Closer runs counter to the numbing predictability of most current films: the inevitable plot points of revenge and uplift, the reduction of human beings to heroes and villains, the avoidance of complexity in sexual matters. If a batch of recent movies were to ask, "Are we sexier, more mature — better — than films of 30 years ago?", the brutal, truthful answer would be, "No way."

It's true that films are more sex-obsessed these days. All of pop culture is. Americans listen to Howard Stern, giggle over Janet Jackson, collect unrated DVD editions of the American Pie movies, gossip about celebrities' dirty secrets. We ogle (and then condemn) the dropping of a towel on a Monday Night Football teaser, leaf through Jenna Jameson's How to Make Love Like a Porn Star, log onto the Internet and bathe in all that warm cyberswill. But all this is essentially kid stuff, somewhere between adolescent and infantile in its voyeuristic avidity. It codifies the randy talk in a boys' tree house: the boasts and jokes and threats that mask the fear of (Ugh! Gross!) growing up.

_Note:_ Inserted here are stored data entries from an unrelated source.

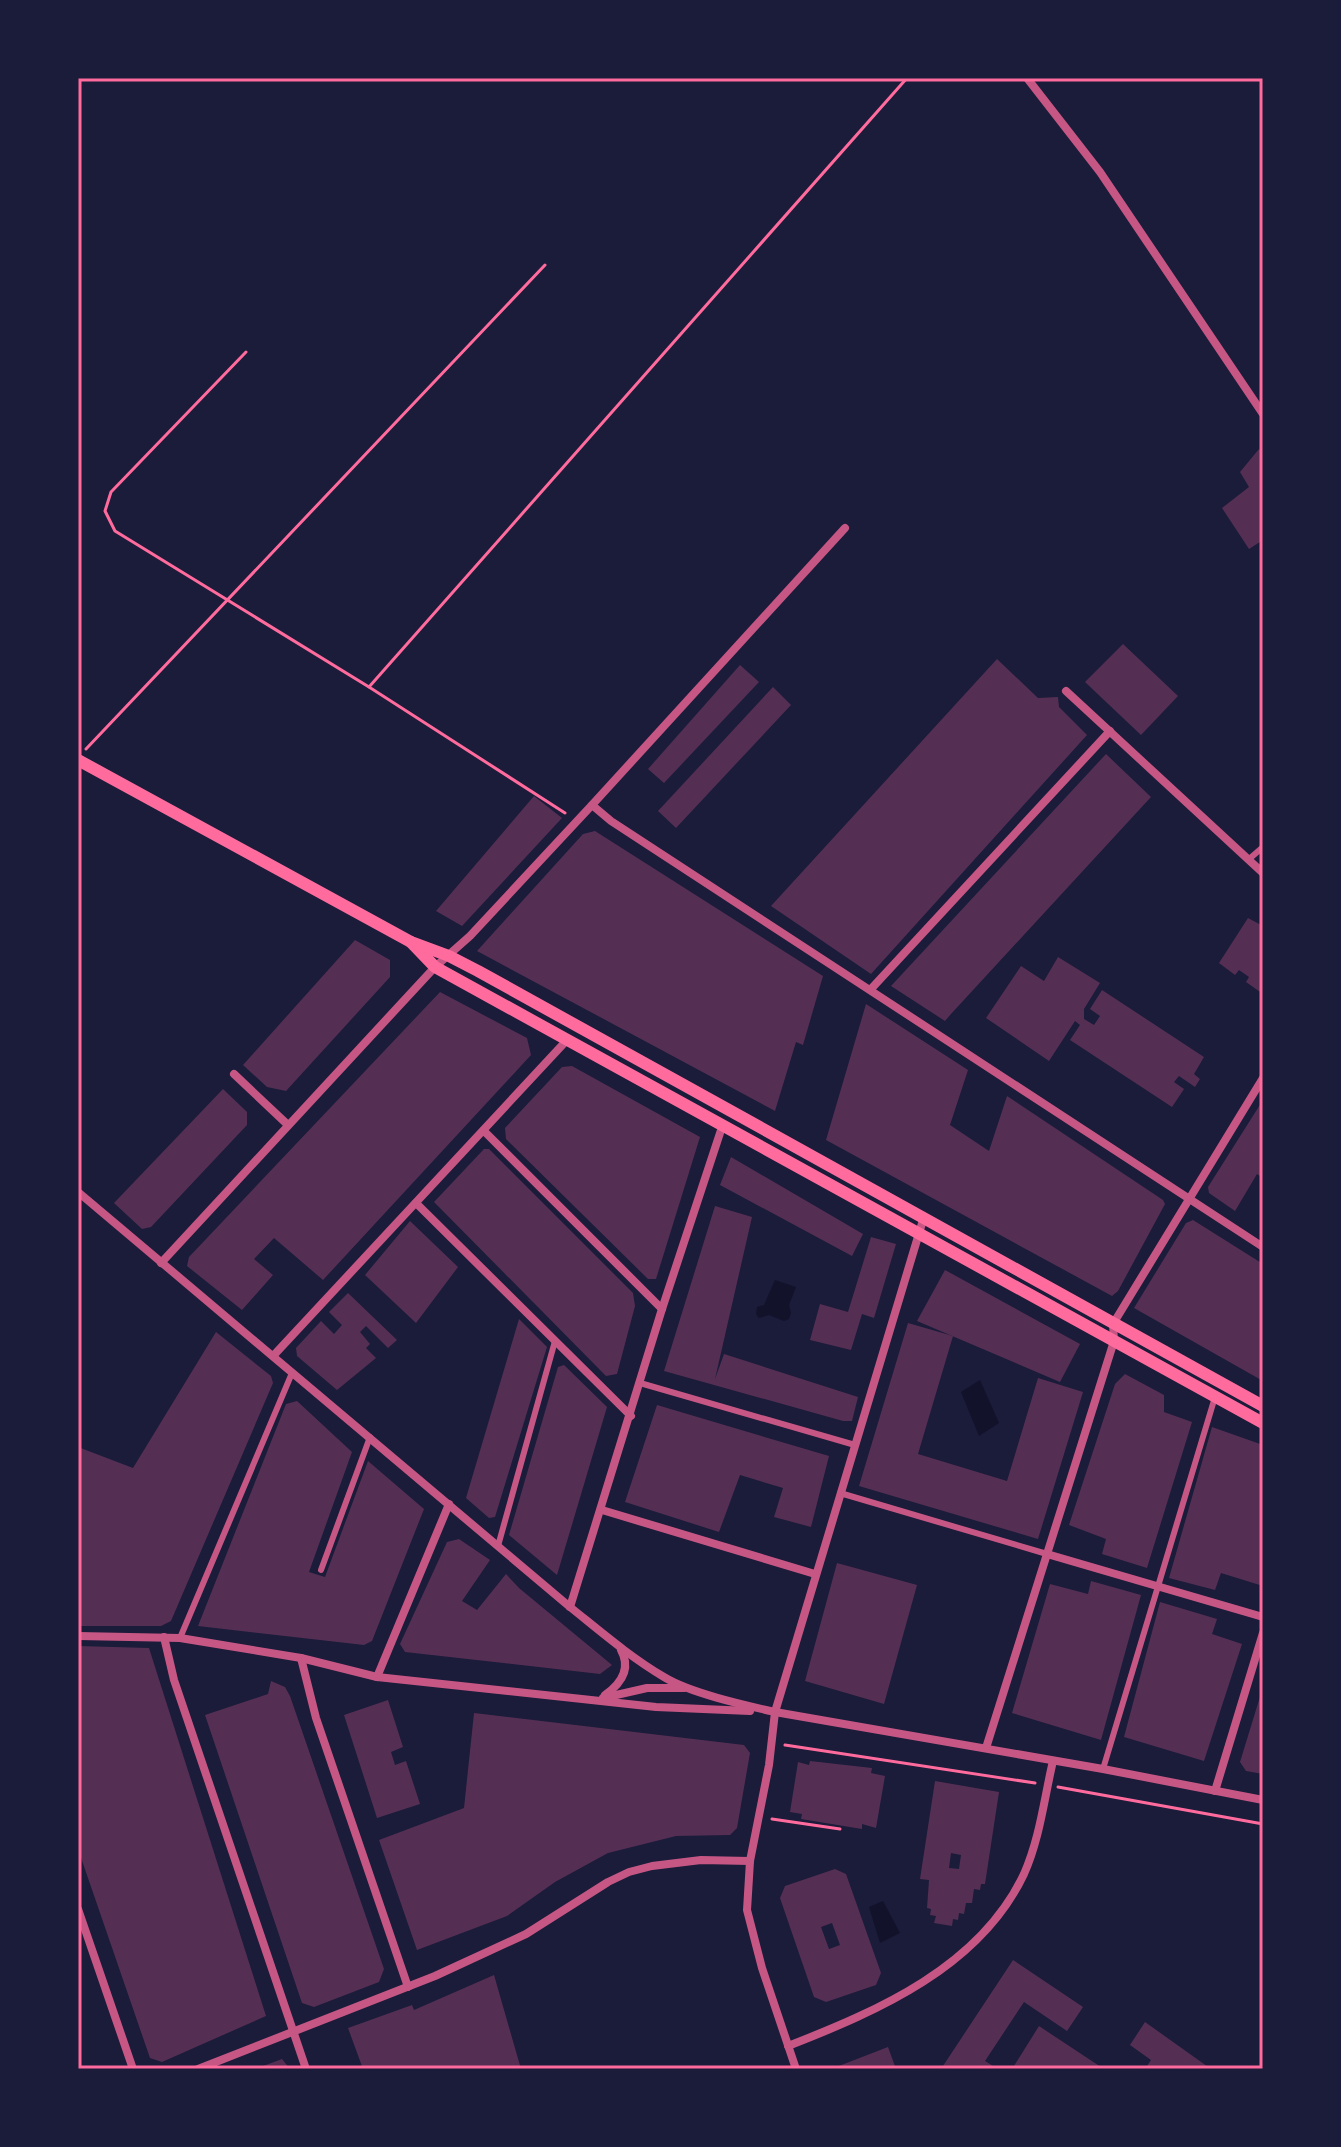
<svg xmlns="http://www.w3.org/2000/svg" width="1341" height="2147" viewBox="0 0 1341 2147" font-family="'Space Grotesk',sans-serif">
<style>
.water{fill:#12122b}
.building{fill:#542f53;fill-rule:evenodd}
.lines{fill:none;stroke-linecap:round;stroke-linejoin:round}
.path{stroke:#ff6b9d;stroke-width:3}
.pedestrian{stroke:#c65784;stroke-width:6}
.minor{stroke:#c65784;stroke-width:8}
.primary{stroke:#ff6b9d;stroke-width:12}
.trunk{stroke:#ff6b9d;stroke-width:12}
.neatline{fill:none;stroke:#ff6b9d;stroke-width:3}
</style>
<rect width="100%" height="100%" fill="#1b1b3a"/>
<g class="water">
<polygon points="775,1280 796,1287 789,1305 791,1313 789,1319 784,1321 769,1315 759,1318 756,1314 757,1307 764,1305"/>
<polygon points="980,1380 999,1423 979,1436 961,1392"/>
<polygon points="883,1901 900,1933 880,1943 869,1907"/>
</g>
<g class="building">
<polygon points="1259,449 1263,455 1263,540 1249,549 1222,508 1249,487 1240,472"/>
<polygon points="1123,644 1178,696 1141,735 1085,682"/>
<polygon points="997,659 1038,698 1058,697 1059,707 1087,735 871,974 771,906"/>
<polygon points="740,665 759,682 664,783 648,769"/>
<polygon points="773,687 791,705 676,828 658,811"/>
<polygon points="1106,754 1151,797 951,1014 945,1021 891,986"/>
<polygon points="534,796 562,818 462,926 436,911"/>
<polygon points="595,831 823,976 803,1045 796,1042 775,1111 477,951 583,834"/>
<polygon points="1248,918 1263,926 1263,994 1246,982 1249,977 1239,970 1235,975 1219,963"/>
<polygon points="355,940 390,960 390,977 286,1091 267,1087 243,1065"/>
<polygon points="1058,957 1100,983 1084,1009 1084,1019 1094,1025 1100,1016 1090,1009 1102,990 1204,1057 1194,1074 1200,1079 1195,1087 1179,1076 1174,1082 1184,1089 1172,1107 1070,1040 1080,1025 1075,1021 1049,1061 986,1018 1021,966 1044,981"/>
<polygon points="440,992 527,1038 531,1055 323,1280 274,1238 254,1259 273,1275 242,1310 187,1266 189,1257"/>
<polygon points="866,1004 968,1070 950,1125 989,1151 1007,1096 1163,1200 1165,1204 1118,1291 1112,1296 826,1140"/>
<polygon points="572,1066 700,1137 656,1279 648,1279 506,1139 505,1128 562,1067"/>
<polygon points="223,1089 247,1112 247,1125 151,1227 142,1229 114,1203"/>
<polygon points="1263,1100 1263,1178 1257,1174 1235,1211 1209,1193 1208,1187"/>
<polygon points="484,1149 489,1149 633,1293 635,1306 617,1374 606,1376 434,1202"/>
<polygon points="731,1157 863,1234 852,1256 720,1185"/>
<polygon points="715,1206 752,1217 715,1379 724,1354 858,1397 852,1421 843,1421 664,1371"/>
<polygon points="1193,1220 1263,1264 1263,1381 1134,1308 1186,1223"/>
<polygon points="410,1221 458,1267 416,1323 365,1275"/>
<polygon points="871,1237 896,1244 874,1318 862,1314 851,1350 810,1340 820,1304 848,1312"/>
<polygon points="945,1270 1080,1344 1060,1382 917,1321"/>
<polygon points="348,1293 397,1340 388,1348 366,1326 360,1332 370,1344 366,1348 376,1358 337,1390 297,1356 296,1348 321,1321 334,1334 342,1325 329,1312"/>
<polygon points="519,1319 547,1347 495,1517 489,1518 466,1498"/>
<polygon points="908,1323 953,1336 918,1454 1007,1481 1038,1378 1083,1392 1038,1539 859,1486"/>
<polygon points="216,1332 271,1376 273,1383 171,1621 161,1626 78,1626 78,1447 133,1468"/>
<polygon points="564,1365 607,1407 557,1575 509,1535 558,1367"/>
<polygon points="1125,1374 1164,1395 1164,1412 1192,1422 1147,1568 1102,1554 1106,1539 1069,1525 1115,1384"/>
<polygon points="297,1401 352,1452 309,1572 325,1577 368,1461 424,1509 372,1641 364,1645 198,1626 286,1404"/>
<polygon points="657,1405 829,1456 811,1527 774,1517 783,1488 740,1475 719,1532 625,1502"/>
<polygon points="1212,1427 1263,1445 1263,1586 1221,1573 1215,1590 1169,1578"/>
<polygon points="459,1539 490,1560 462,1601 477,1610 506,1574 519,1588 612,1665 600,1674 405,1652 400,1644 447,1542"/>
<polygon points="837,1563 917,1585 884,1704 805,1681"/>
<polygon points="1091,1581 1141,1595 1101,1740 1012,1713 1050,1584 1088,1594"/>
<polygon points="1160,1602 1217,1619 1212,1634 1242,1644 1204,1761 1124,1737"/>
<polygon points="78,1646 149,1648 266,2016 162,2062 150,2058 78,1849"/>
<polygon points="271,1681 285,1687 290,1696 384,1969 379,1982 314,2007 302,2003 205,1715 268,1694"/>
<polygon points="1263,1687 1263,1774 1246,1771 1240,1762"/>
<polygon points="388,1700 403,1747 391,1752 395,1765 406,1761 420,1804 377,1818 344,1715"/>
<polygon points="474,1713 744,1745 750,1753 737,1828 730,1835 676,1836 608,1853 555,1882 507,1916 417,1950 379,1840 464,1808"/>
<polygon points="810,1761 872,1768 871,1773 885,1776 876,1828 862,1824 862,1829 801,1819 802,1814 790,1812 798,1762 809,1765"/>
<path d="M 935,1781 L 999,1792 L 985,1884 L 981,1884 L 980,1890 L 974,1889 L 972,1903 L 966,1903 L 964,1914 L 959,1913 L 958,1920 L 953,1919 L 952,1926 L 934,1923 L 936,1916 L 930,1915 L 931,1909 L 927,1908 L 929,1880 L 920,1879 ZM 951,1853 L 961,1855 L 959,1869 L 949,1868 Z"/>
<path d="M 835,1869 L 846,1874 L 881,1973 L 876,1985 L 826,2002 L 814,1997 L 780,1898 L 785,1886 ZM 832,1923 L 840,1945 L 829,1949 L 821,1927 Z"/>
<polygon points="1013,1960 1083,2007 1067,2031 1024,2002 985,2061 998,2069 941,2069"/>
<polygon points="494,1975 521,2069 363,2069 348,2028 412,2005 414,2010"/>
<polygon points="1145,2022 1211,2069 1145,2069 1151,2060 1130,2045"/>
<polygon points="1039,2026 1051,2034 1104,2069 1012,2069"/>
<polygon points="888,2047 896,2069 831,2069"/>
<polygon points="282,2059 290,2069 255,2069"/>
</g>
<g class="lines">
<g class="path">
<polyline points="246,352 111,492 105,511 115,531 369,687 565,813"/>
<polyline points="369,687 907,78"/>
<polyline points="86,749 545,265"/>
<polyline points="785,1745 1035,1783"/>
<polyline points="1058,1787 1263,1824"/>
<polyline points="772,1819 840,1829"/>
</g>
<g class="pedestrian">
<polyline points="1248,860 1263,847"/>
<polyline points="640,1383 855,1445"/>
<polyline points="840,1493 1047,1554"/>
<polyline points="498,1546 555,1341"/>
<polyline points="321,1570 370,1437"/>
<polyline points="180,1638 292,1373"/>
<polyline points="1103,1769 1215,1397"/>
</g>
<g class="minor">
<polyline points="1027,78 1100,172 1263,414"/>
<polyline points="1066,691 1263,873"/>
<polyline points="592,805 611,821 1263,1247"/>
<polyline points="871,989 1110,731"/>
<polyline points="234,1074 288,1125"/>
<polyline points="484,1131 662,1309"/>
<path d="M 78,1192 L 570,1607 C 600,1631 630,1657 664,1677 C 690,1693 744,1705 775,1712 L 1103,1769 L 1263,1800"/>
<polyline points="416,1203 631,1416"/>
<polyline points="161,1263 435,967 470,936 592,805 845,528"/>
<polyline points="274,1355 567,1040"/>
<polyline points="602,1510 815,1574"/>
<polyline points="1047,1554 1263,1617"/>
<polyline points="570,1607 662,1309 722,1127"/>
<polyline points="78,1636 180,1638 301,1658 377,1677 656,1707 750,1711"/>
<polyline points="164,1637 174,1680 306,2069"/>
<polyline points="301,1658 316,1718 408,1987"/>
<polyline points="377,1677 449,1504"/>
<path d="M 605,1695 C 622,1683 631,1668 621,1650"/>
<polyline points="603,1698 647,1688 684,1688"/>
<polyline points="986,1748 1114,1341 1113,1324 1263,1078"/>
<polyline points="1215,1791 1263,1633"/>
<polyline points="78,1909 133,2069"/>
<path d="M 788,2046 C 878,2011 980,1967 1024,1874 C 1040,1838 1044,1799 1053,1761"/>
<polyline points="198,2069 435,1976 526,1934 608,1882 629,1872 652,1866 701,1860 750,1861"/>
<polyline points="796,2069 762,1968 747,1910 750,1861 769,1765 775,1712 923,1220"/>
</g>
<g class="primary">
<polyline points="411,942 435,967 1263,1423"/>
<polyline points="414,943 449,956 478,971 1263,1406"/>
</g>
<polyline class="trunk" points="78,760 411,942"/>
</g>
<rect width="1341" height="2147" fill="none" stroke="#1b1b3a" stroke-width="160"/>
<rect x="80" y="80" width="1181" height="1987" class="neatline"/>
</svg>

Contrast today with the early 1970s, when movies like Straw Dogs, The Devils, Last Tango in Paris and Nichols' own Carnal Knowledge promised a future of truly adult depictions of sex. At the same time, the first wave of porno chic lured the curious to the burgeoning genre of hard-core. It seemed as if these two types of films might meet — that cinema might learn to depict the ordinary, universal and melodramatic collision of two bodies, two souls, in bed. But those days, and those hopes, are deader than disco. Hollywood's erotic audacity and artistic pretensions have shriveled ever since.